I hope to normalize ties with Pakistan: Indian PM
April 18, 2011 - 0:0
NEW DELHI (Dispatches) --Having taken up a commitment to normalize relations with Pakistan, Prime Minister Manmohan Singh on Saturday said that if he succeeded in the endeavor, it would be a job well done, The Hindu reported.
“Well, if I can succeed in normalizing relations between India and Pakistan as they should prevail between two normal states, I will consider my job well done,” Dr. Singh told accompanying journalists while returning from a five-day trip to China and Kazakhstan.Asked to spell out five objectives he would like to achieve in the relationship with Pakistan, Dr. Singh quipped: “I think five is too much...”
Asked whether Anna Hazare's recent fast and the accompanying public support reflected an erosion of the country's political society, Dr. Singh said: “As far as Anna Hazareji is concerned, I respect (him) as an important leader who has done a lot of good work in rural development and this is why the whole country respects him.”

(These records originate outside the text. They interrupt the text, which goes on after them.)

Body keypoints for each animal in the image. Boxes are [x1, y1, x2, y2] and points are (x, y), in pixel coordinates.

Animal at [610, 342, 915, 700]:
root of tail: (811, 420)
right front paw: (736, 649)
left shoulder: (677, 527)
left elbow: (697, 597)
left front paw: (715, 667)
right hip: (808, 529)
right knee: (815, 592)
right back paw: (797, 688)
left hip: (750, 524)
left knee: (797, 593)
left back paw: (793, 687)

On his recent statement on the “shifting of power” to people and whether it had domestic context as well, Dr. Singh said: “There is both. We have to take note of the fact that the people's power is something to be reckoned with. It is also happening internationally, in the Middle East, North Africa.”
The prime minister, however, added that he would not “like to pronounce authoritatively that I have an answer to what has gone wrong in that region.”

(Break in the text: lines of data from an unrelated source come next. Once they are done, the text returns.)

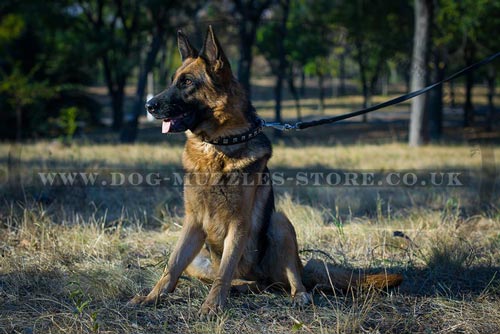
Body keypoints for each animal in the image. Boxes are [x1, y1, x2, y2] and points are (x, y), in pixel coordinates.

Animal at [130, 26, 402, 316]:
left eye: (187, 82)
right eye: (173, 81)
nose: (148, 106)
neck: (217, 146)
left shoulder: (239, 223)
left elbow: (224, 271)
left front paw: (213, 305)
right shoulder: (192, 222)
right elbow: (171, 267)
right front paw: (151, 297)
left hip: (280, 224)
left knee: (289, 277)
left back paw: (297, 295)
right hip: (201, 260)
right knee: (236, 279)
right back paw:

Meanwhile, despite the nuclear crisis in Japan, Singh batted for nuclear power as an essential option of energy and said the present ""nervousness"" in the world would end when the issue is discussed in a ""cool-headed"" manner, Times of India reported.
""We are too close to Japanese disaster,"" he told when asked why he continued to pursue nuclear cooperation with various countries despite the experience in Fukushima in Japan where the crisis was triggered by radiation leak after tsunami hit nuclear plants.
Singh noted that in the aftermath of the disaster, ""there is certain amount of nervousness over extensive use of nuclear power.""
He, however, said that he was ""convinced that all said and done, when cool-headed discussions take place on the future of energy, what are the problems with coal (reserves), what are the problems of other hydrocarbons in terms of impact on climate change, there would be reconsideration of the role of nuclear energy as one of the essential options which all countries must keep to deal with problems like climate change and energy security.